But when King arrives in the flesh and delivers his speech, Nadle acknowledges why the crowd is so rapt: “What he said was not important. It was the man who lent weight to the words. It was his presence felt, his integrity sensed. Such a man could make the telephone book seem like the gospel.”
But in point of fact, her coverage of the speech revealed that King’s words were very important. He was unafraid to speak to America’s most powerful interests — at his growing peril. Nadle relates his principled opposition to the Vietnam War: “ ‘Who appointed this country divine agent to the world?’ he asked. ‘Who gave it the arrogance to try to fix up another country when it hasn’t put its own house in order? How can it expect its black soldiers to fight in brutal solidarity with whites in Vietnam and then come home and not be able to live on the same block with them?’ ”
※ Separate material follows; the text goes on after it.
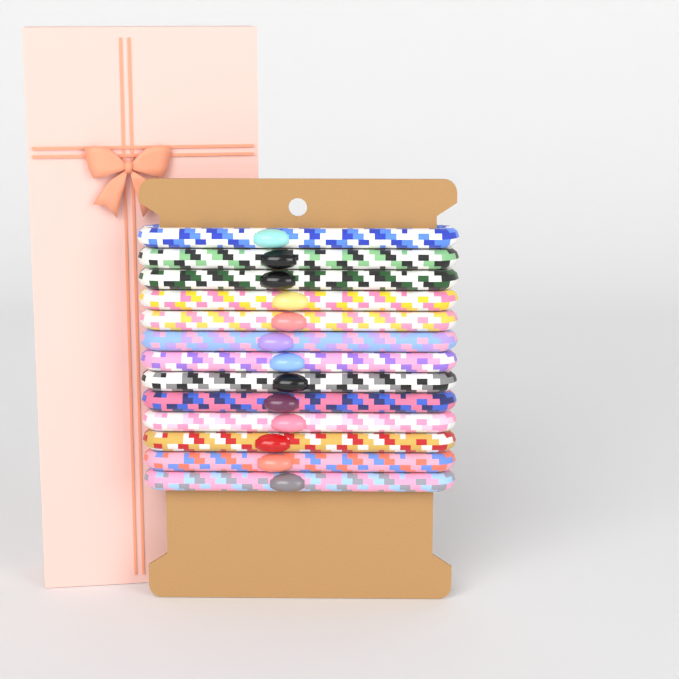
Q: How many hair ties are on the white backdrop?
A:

King goes on to ask: “How come this country only worries about Vietnam? How come it doesn’t use its power against South Africa or Rhodesia?”
And the stirring oratory calling out hypocrisy at the top just keeps coming:
There has been a whole lot of applauding in this country. People and the newspapers applauded me in Montgomery when Negroes were killed and I urged people to be non-violent. They applauded me in Birmingham when Negroes were gassed and I urged people to be non-violent against Bull Connor. They applauded me in Philadelphia after the bodies of the three were found and I urged people to be non-violent against Sheriff Rainey. Yet they damn me now when I urge people to be non-violent against little children in Vietnam.
Even tonight, a man came up to me and said that my talking against the war had hurt my leadership. He urged me to pull back from my position.
My answer to him was: “Sir, I’m sorry you don’t know me. I’m not a consensus leader. I don’t determine my position by polls nor by what is safe or politic or popular, but by what is right. As for hurting civil rights by my position, the war has already done more to hurt civil rights than I could ever do by talking against Vietnam.”
Despite the dismal picture both in and out of this country, the Lord has not been beaten down. I have not lost faith. We have survived slavery. No war and no backlash is going to turn us around.
The crowd answered: “Amen.”
Then King, foreshadowing why he is celebrated every year — on his birthday in the dead of winter — as a great American, concluded, “We shall overcome. No lie can live forever.”